Самгин обиделся, сердито швырнул листки на стол, но один из них упал на пол. Клим поднял листок и снова начал читать стоя.

«Люди, которые говорят, что жить поможет революция, наивно говорят, я думаю. Что же даст революция? Не знаю. По-моему, нужно что-то другое, очень страшное, такое, чтоб все ужаснулись сами себя и всего, что они делают. Пусть даже половина людей погибнет, сойдет с ума, только бы другая вылечилась от пошлой бессмысленности жизни. Когда ты рассуждаешь о революции, это напрасно. Ты рассуждаешь, как чиновник из суда. У тебя нет такого чувства, которым делают революции, ведь революции делают из милосердия или как твой дядя Яков».

И еще на одном обрывке бумаги, сплошь зачеркнутом, Самгин разобрал:

«Может быть, я с тобою говорю, как собака с тенью, непонятной ей».

Самгин собрал все листки, смял их, зажал в кулаке и, закрыв уставшие глаза, снял очки. Эти бредовые письма возмутили его, лицо горело, как на морозе. Но, прислушиваясь к себе, он скоро почувствовал, что возмущение его не глубоко, оно какое-то физическое, кожное. Наверное, он испытал бы такое же, если б озорник мальчишка ударил его по лицу. Память услужливо показывала Лидию в минуты, не лестные для нее, в позах унизительных, голую, уставшую.

«В сущности, я ожидал от нее чего-то в этом роде. Негодовать — глупо. Она — невменяема. Дегенератка. Этим — все сказано».

Он сел и начал разглаживать на столе измятые письма. Третий листок он прочитал еще раз и, спрятав его между страниц дневника, не спеша начал разрывать письма на мелкие клочки. Бумага была крепкая, точно кожа. Хотел разорвать и конверт, но в нем оказался еще листок тоненькой бумаги, видимо, вырванной из какой-то книжки.

«Вот, Клим, я в городе, который считается самым удивительным и веселым во всем мире. Да, он — удивительный. Красивый, величественный, веселый, — сказано о нем. Но мне тяжело. Когда весело жить — не делают пакостей. Только здесь понимаешь, до чего гнусно, когда из людей делают игрушки. Вчера мне показывали «Фоли-Бержер», это так же обязательно видеть, как могилу Наполеона. Это — венец веселья. Множество удивительно одетых и совершенно раздетых женщин, которые играют, которыми играют и…»

Дальше все зачеркнуто, и можно было разобрать только слова:

«…убийственный, убивающий стыд».

Этот кусок бумаги легко было изорвать на особенно мелкие клочья. Клим отошел от стола, лег на кушетку.

«Ближе всего я был к правде в те дни, когда догадывался, что эта любовь выдумана мною», — сообразил он, закрыв глаза.

Горничная внесла самовар, заварила чай. Клим послушал успокаивающее пение самовара, встал, налил стакан чая. Две чаинки забегали в стакане, как живые, он попытался выловить их ложкой. Не давались. Бросив ложку, он взглянул на окно, к стеклам уже прильнула голубоватая муть вечера.

«Вот и у меня неудачный роман. Как это глупо. — Он вздохнул, барабаня пальцами по стеклу. — Но хорошо, что неопределенность кончилась и я — свободен».

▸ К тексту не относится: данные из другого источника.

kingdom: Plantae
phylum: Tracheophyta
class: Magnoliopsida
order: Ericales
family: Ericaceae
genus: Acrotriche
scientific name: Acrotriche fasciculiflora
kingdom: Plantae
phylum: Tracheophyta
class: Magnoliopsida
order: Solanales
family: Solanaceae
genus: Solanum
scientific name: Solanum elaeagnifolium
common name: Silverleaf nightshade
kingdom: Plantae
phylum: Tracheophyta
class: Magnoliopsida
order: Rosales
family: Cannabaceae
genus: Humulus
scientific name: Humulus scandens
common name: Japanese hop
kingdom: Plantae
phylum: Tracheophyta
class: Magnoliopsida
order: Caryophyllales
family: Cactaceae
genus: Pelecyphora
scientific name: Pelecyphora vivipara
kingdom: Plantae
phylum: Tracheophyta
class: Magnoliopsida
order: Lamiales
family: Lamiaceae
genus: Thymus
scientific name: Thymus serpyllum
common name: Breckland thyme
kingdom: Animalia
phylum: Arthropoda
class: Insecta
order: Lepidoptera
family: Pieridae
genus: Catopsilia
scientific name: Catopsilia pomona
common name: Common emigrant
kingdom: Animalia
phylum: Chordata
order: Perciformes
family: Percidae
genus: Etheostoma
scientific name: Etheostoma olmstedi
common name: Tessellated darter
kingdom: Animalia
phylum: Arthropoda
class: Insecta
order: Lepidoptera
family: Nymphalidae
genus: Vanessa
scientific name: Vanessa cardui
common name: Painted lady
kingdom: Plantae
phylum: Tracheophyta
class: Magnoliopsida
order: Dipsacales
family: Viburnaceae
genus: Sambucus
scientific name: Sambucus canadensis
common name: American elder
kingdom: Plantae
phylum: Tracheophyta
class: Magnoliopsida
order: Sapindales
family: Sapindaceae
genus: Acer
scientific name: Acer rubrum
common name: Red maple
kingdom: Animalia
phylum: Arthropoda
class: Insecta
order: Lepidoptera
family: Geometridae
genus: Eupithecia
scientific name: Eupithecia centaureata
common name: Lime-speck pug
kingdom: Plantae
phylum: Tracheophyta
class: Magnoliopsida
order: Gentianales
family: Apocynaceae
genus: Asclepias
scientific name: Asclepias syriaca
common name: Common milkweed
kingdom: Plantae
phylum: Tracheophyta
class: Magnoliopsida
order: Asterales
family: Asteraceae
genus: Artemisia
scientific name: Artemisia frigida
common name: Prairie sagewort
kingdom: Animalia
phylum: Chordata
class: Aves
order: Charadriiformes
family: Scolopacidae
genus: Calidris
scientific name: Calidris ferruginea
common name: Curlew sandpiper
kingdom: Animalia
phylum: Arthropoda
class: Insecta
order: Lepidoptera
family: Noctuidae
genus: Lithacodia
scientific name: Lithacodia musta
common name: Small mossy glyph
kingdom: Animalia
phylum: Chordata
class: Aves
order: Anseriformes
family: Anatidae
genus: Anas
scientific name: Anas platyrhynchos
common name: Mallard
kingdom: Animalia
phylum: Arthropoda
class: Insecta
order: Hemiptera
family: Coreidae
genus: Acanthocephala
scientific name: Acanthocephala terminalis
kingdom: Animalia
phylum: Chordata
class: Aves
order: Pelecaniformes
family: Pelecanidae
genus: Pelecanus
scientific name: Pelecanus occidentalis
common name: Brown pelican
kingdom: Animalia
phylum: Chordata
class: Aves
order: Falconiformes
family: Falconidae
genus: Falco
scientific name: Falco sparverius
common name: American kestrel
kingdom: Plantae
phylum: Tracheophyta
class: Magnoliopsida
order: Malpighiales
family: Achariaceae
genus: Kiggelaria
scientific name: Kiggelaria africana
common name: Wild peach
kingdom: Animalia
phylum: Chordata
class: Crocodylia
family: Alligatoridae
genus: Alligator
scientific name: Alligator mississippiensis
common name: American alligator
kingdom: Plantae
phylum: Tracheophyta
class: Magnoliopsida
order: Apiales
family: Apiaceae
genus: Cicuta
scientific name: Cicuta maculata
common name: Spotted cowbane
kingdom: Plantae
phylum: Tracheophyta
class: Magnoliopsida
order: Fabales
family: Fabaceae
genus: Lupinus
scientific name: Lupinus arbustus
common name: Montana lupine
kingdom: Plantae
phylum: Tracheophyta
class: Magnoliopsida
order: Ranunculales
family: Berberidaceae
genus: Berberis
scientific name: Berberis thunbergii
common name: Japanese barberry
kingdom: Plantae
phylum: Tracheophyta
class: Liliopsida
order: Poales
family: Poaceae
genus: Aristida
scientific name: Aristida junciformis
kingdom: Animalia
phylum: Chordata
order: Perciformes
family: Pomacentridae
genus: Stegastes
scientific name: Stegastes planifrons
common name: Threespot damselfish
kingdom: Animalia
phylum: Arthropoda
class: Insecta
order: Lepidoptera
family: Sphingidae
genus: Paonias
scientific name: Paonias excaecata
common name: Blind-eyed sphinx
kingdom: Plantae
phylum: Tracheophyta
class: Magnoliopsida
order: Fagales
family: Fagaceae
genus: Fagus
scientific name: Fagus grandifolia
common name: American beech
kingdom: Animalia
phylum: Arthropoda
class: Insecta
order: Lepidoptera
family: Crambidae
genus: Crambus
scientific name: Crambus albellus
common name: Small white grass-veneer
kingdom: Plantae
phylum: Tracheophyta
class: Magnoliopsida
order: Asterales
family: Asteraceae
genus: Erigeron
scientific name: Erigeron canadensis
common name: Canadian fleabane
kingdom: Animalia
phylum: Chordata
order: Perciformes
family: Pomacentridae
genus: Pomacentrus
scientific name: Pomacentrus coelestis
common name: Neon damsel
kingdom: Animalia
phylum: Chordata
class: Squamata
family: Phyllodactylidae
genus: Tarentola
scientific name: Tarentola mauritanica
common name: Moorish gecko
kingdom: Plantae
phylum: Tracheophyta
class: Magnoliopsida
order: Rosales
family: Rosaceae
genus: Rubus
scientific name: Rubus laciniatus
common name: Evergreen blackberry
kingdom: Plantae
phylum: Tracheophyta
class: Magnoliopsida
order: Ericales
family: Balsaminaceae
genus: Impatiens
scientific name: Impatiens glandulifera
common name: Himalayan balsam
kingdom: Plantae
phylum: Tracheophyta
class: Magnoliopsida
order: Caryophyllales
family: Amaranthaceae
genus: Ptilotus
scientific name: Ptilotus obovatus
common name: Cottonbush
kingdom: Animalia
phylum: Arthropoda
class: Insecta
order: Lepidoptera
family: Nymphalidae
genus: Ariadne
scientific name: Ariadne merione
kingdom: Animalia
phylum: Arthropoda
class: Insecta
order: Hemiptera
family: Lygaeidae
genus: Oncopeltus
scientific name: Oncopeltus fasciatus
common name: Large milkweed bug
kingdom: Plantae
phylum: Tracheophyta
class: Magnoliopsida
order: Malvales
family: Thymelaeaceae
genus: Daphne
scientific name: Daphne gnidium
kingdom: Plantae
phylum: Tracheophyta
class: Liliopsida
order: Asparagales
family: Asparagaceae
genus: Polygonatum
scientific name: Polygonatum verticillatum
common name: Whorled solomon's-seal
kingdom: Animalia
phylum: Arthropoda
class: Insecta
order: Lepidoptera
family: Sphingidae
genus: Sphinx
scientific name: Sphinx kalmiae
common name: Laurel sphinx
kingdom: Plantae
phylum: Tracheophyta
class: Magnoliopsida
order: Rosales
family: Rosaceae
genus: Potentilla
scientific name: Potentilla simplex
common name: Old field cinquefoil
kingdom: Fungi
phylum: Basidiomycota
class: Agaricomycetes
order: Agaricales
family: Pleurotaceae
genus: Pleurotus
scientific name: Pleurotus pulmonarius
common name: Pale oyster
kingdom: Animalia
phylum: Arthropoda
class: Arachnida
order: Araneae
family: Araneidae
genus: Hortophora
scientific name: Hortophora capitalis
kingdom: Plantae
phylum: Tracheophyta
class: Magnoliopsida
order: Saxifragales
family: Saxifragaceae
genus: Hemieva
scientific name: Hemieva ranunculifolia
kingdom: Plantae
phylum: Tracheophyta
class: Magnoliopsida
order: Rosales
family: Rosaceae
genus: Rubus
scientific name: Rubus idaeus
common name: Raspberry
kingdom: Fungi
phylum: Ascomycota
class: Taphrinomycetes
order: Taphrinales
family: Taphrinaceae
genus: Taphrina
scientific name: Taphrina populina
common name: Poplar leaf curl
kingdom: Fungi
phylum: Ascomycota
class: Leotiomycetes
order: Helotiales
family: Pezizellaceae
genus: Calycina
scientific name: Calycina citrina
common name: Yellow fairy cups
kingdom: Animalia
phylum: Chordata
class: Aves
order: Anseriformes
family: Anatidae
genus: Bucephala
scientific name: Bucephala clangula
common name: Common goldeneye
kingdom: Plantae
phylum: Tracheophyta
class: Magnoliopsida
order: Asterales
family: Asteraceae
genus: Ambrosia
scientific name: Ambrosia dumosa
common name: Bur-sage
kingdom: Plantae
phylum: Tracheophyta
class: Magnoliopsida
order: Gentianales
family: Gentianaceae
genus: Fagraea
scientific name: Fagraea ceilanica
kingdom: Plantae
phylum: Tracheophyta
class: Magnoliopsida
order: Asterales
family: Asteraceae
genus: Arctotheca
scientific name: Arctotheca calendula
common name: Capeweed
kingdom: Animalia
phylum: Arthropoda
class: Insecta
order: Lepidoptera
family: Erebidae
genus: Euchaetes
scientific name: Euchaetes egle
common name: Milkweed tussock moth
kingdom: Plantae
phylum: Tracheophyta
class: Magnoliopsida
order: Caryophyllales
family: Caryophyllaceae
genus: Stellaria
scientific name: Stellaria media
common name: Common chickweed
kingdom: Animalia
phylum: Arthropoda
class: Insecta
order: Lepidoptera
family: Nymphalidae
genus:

Однако чувства его были противоречивы, он не мог подавить сознания, что жестоко и, конечно, незаслуженно оскорблен, а в то же время думал:

«Если б я был более откровенен с нею…»

Все, что касалось Лидии, приятное и неприятное, теперь как-то отяжелело, стало ощутимее, всего этого было удивительно много, и вспоминалось оно помимо воли. Вспомнилось, что пьяный Лютов сказал об Алине:

«Она — как тридцать третий зуб. У меня, знаешь, зуб мудрости растет, очень мешает языку».

Вечером на другой день его вызвала к телефону Сомова, спросила: здоров ли, почему не пришел на вокзал проводить Лидию?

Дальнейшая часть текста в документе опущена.